CHICAGO — Overcapacity might eclipse solid global growth for nylon, polycarbonate and ABS resins for the next five years.
Markets for nylon 6 and 6/6, PC and ABS all are somewhat long on capacity and should be through 2019, according to market experts with the IHS consulting firm. IHS and the Society of the Plastics Industry Inc. co-hosted the 2014 Global Plastics Summit, Oct. 1-2 in Chicago.
“The world is long on nylon 6,” IHS engineering plastics director Paul Blanchard said at the event. “We could be in for a long period of overcapacity.”
Much of that new capacity will be arriving in China in 2014-16, well ahead of global nylon 6 demand. Annual growth rates for the material from 2014-19 will grow to 5.4 percent, according to IHS, up from 3.2 percent in 2009-13.
Blanchard added that although nylon 6 margins currently are low, pricing “will remain high as producers try to recover lost margin.”
The nylon 6/6 picture is somewhat similar, with new capacity arriving in the Middle East from 2015-17. That material has benefited from a resurgent global auto market, but annual growth rates now are expected to decline to 3.4 percent from 2014-19, down from 7.1 percent in 2009-13.
Operating rates for nylon 6/6 “will improve, but will remain competitive,” Blanchard said.

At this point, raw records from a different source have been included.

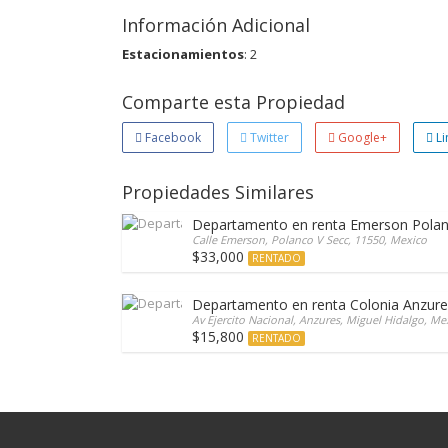
Información Adicional
Estacionamientos
: 2
Comparte esta Propiedad
Facebook
Twitter
Google+
Li
Propiedades Similares
Departamento en renta Emerson Pola
Calle Emerson, Polanco V Secc, 11550, Mexico
$33,000
RENTADO
Departamento en renta Colonia Anzures,
Av Ejercito Nacional, Anzures, Miguel Hidalgo, Me
$15,800
RENTADO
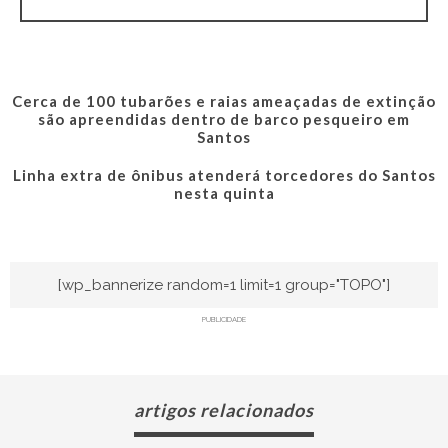
Cerca de 100 tubarões e raias ameaçadas de extinção
são apreendidas dentro de barco pesqueiro em
Santos
Linha extra de ônibus atenderá torcedores do Santos
nesta quinta
[wp_bannerize random=1 limit=1 group="TOPO"]
PUBLICIDADE
artigos relacionados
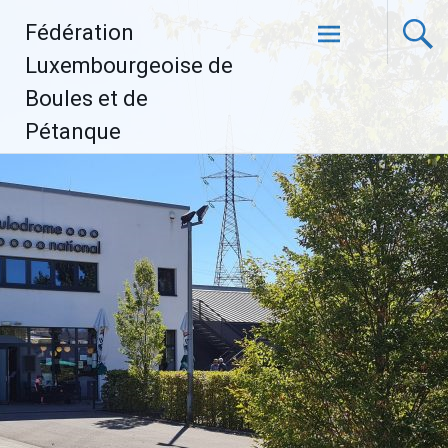
Aller
Fédération
au
contenu
Luxembourgeoise de
principal
Boules et de
Pétanque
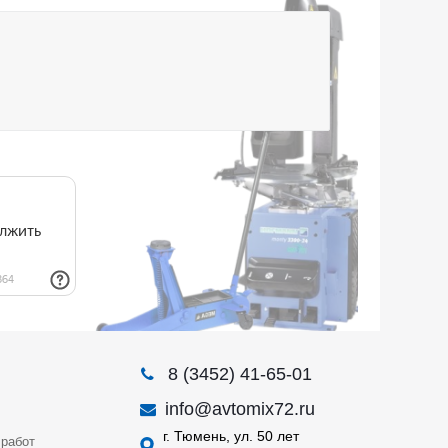
8 (3452) 41-65-01
info@avtomix72.ru
г. Тюмень, ул. 50 лет
работ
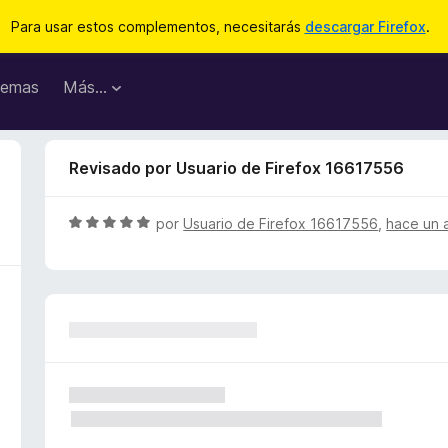
Para usar estos complementos, necesitarás
descargar Firefox
.
emas
Más...
Revisado por Usuario de Firefox 16617556
S
por
Usuario de Firefox 16617556
,
hace un 
e
v
a
l
o
r
ó
c
o
n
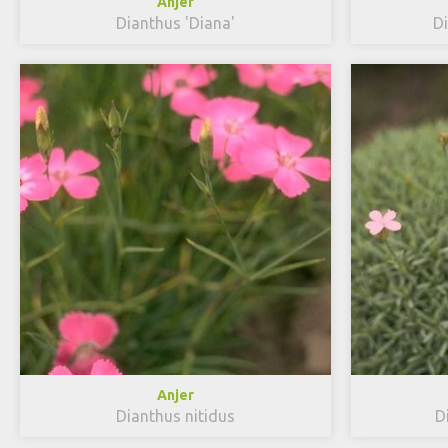
Anjer
Dianthus 'Diana'
D
Anjer
Dianthus nitidus
D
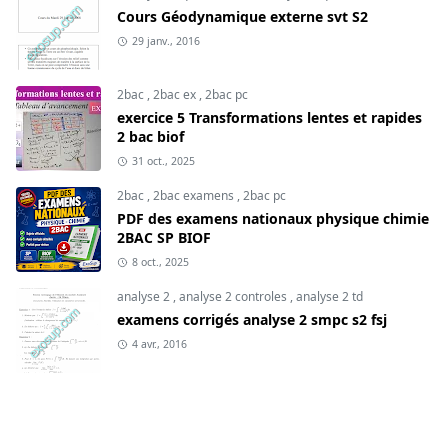
Cours Géodynamique externe svt S2
29 janv., 2016
2bac
,
2bac ex
,
2bac pc
exercice 5 Transformations lentes et rapides
2 bac biof
31 oct., 2025
2bac
,
2bac examens
,
2bac pc
PDF des examens nationaux physique chimie
2BAC SP BIOF
8 oct., 2025
analyse 2
,
analyse 2 controles
,
analyse 2 td
examens corrigés analyse 2 smpc s2 fsj
4 avr., 2016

The global PC market also will be flush, with new capacity arriving in Northeast Asia from 2014-20, according to senior principal analyst David Gee. Global demand growth for PC is projected at 3.6 percent from 2014-19, down only slightly from the 3.6 percent rate of 2009-13.
The optical media market once ruled the PC field, but with the collapse of compact discs, it's now tied for third place — along with appliances and housewares — among PC's global end sectors with a 13 percent market share. Electrical/electronic leads the way in PC with a 21 percent share, just ahead of film and sheet at 20 percent.

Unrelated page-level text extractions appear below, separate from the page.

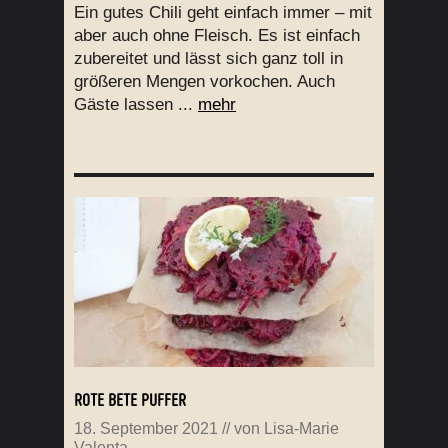
Ein gutes Chili geht einfach immer – mit
aber auch ohne Fleisch. Es ist einfach
zubereitet und lässt sich ganz toll in
größeren Mengen vorkochen. Auch
Gäste lassen ...
mehr
ROTE BETE PUFFER
18. September 2021
// von
Lisa-Marie
Valenta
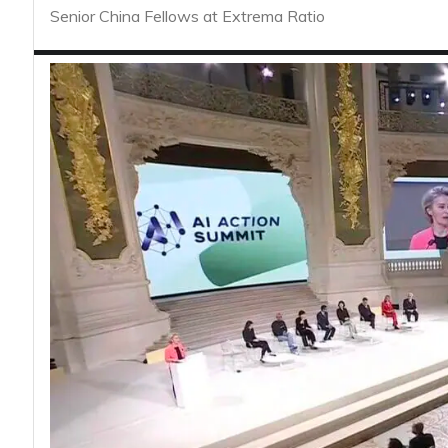
acy
Senior China Fellows at Extrema Ratio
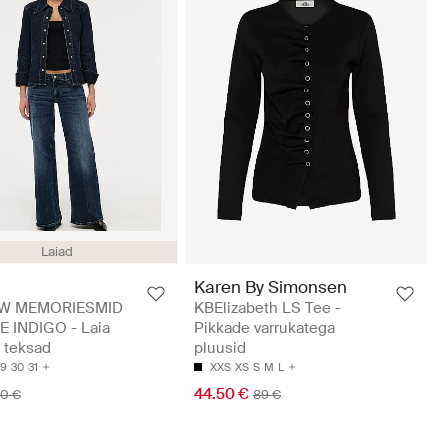
Laiad
Karen By Simonsen
OW MEMORIESMID
KBElizabeth LS Tee -
 INDIGO - Laia
Pikkade varrukatega
 teksad
pluusid
29
30
31
XXS
XS
S
M
L
44.50 €
50 €
89 €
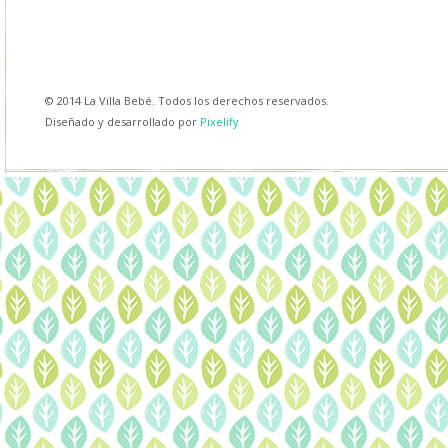
© 2014 La Villa Bebé. Todos los derechos reservados.
Diseñado y desarrollado por
Pixelify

Global PC prices should be stable through 2015, Gee said, even in an oversupplied market.
ABS supplies also are somewhat long, he added, although the pace of new projects will slow from 2015-19, allowing some capacity to be absorbed. The North American ABS market will be tightened by the closing of a plant operated by Sabic Engineering Plastics in West Virginia.

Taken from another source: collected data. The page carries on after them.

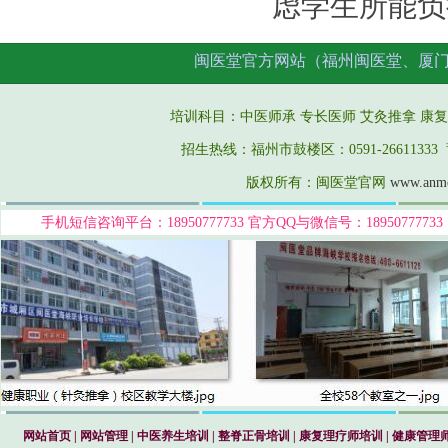
虑学生所能负
闽医堂官方网站（福州闽医堂、厦
培训科目：中医师承 专长医师
艾灸推拿
康复
招生热线：福州市鼓楼区：0591-26611333 莆
版权所有：闽医堂官网
www.anm
手机短信咨询平台：18950777733
官方QQ与微信号：189507777
网站首页
|
网站管理
|
中医养生培训
|
整脊正骨培训
|
康复理疗师培训
|
健康管理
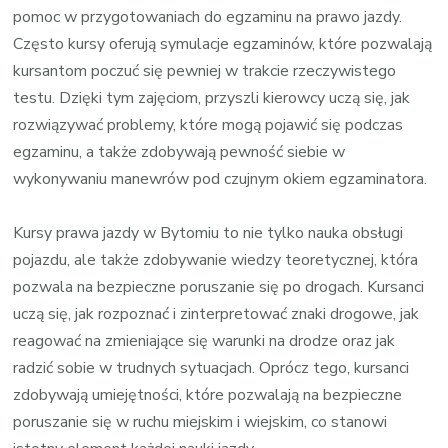
pomoc w przygotowaniach do egzaminu na prawo jazdy.
Często kursy oferują symulacje egzaminów, które pozwalają
kursantom poczuć się pewniej w trakcie rzeczywistego
testu. Dzięki tym zajęciom, przyszli kierowcy uczą się, jak
rozwiązywać problemy, które mogą pojawić się podczas
egzaminu, a także zdobywają pewność siebie w
wykonywaniu manewrów pod czujnym okiem egzaminatora.
Kursy prawa jazdy w Bytomiu to nie tylko nauka obsługi
pojazdu, ale także zdobywanie wiedzy teoretycznej, która
pozwala na bezpieczne poruszanie się po drogach. Kursanci
uczą się, jak rozpoznać i zinterpretować znaki drogowe, jak
reagować na zmieniające się warunki na drodze oraz jak
radzić sobie w trudnych sytuacjach. Oprócz tego, kursanci
zdobywają umiejętności, które pozwalają na bezpieczne
poruszanie się w ruchu miejskim i wiejskim, co stanowi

Global ABS demand per year should rise to 3.6 percent from 2014-19, up from 2.6 percent in 2009-13. North America also is expected to become an even bigger net importer of ABS, with its net total in that area rising from about 330 million pounds in 2014 to almost 570 million pounds in 2019.
In pricing, global ABS prices are expected to be relatively flat through 2015, Gee said.